Towards End-to-End Speech Articulation and Spoken Language Analysis Using Deep Learning

Tobias Weise, Kubilay Can Demir, Paula Andrea Pérez-Toro, Tomás Arias-Vergara, Andreas Maier, Elmar Nöth, Maria Schuster, Björn Heismann, Seung Hee Yang

Published: 2025, Last Modified: 20 May 2025Hum. Centric Intell. Syst. 2025EveryoneRevisionsBibTeXCC BY-SA 4.0

Abstract: This study presents a speech and spoken language analysis framework, leveraging a robust, end-to-end deep learning model developed in our prior work. The framework represents a foundational step towards a comprehensive solution for analyzing speech articulation and spoken language. Unlike traditional approaches that rely on separate specialized models, our architecture integrates multiple prediction tasks into a single multi-task learning setup: nine articulatory trajectories, a phoneme sequence, and phoneme alignment. While conceptually distinct, these outputs share a strong underlying relation: phonemes, as the fundamental building blocks of language, emerge from specific articulatory configurations, and phoneme alignment provides crucial temporal structure.
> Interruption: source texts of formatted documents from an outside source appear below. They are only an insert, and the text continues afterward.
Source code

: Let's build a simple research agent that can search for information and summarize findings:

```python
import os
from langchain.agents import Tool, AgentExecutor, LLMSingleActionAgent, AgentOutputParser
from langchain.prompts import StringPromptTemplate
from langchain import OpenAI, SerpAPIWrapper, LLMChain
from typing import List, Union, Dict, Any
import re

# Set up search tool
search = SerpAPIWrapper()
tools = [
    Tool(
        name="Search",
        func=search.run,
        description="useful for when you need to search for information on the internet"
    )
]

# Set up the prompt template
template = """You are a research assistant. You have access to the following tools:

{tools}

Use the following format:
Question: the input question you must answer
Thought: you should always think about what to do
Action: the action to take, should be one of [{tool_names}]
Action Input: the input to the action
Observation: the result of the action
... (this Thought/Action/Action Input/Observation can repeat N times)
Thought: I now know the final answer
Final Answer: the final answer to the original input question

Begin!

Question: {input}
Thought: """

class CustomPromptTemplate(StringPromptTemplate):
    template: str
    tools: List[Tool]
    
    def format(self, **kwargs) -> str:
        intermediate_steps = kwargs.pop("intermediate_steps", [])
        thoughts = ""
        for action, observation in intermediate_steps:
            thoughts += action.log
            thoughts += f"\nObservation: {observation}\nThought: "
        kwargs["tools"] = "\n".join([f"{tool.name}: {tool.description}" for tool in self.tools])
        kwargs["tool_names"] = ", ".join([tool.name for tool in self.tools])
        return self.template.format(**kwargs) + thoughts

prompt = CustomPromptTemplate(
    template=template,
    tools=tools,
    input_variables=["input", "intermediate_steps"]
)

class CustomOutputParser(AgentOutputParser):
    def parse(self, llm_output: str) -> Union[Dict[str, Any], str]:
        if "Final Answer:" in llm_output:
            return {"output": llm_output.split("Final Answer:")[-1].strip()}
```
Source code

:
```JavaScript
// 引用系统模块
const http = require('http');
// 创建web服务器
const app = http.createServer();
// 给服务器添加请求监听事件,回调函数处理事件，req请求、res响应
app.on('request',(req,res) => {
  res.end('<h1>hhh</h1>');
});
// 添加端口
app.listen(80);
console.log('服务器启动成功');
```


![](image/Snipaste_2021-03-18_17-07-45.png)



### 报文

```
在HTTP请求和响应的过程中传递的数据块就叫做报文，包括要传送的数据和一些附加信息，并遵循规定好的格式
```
We bridge the gap between abstract linguistic representations and their physical realizations by integrating phoneme recognition, articulatory trajectory prediction, and phoneme alignment within a single deep learning framework. Phonemes, as abstract speech units, manifest as concrete articulatory gestures, which can be precisely captured through EMA and analyzed using deep learning methods. This integration lays the foundation for diverse applications, including intelligibility assessment and therapeutic feedback. Extensive experiments validate the model’s capabilities and demonstrate its potential in real-world contexts. These include evaluations of articulatory and phoneme-related metrics, intelligibility estimation using phoneme error rates, and open vocabulary keyword spotting. A case study on stroke-related datasets highlights how the framework provides detailed articulatory feedback and supports therapy progress tracking. While not a complete solution, this work shows that an integrated, end-to-end deep learning approach can effectively address multiple facets of speech analysis. Ultimately, it serves as a foundation for developing scalable and robust frameworks to tackle challenges in speech and language processing.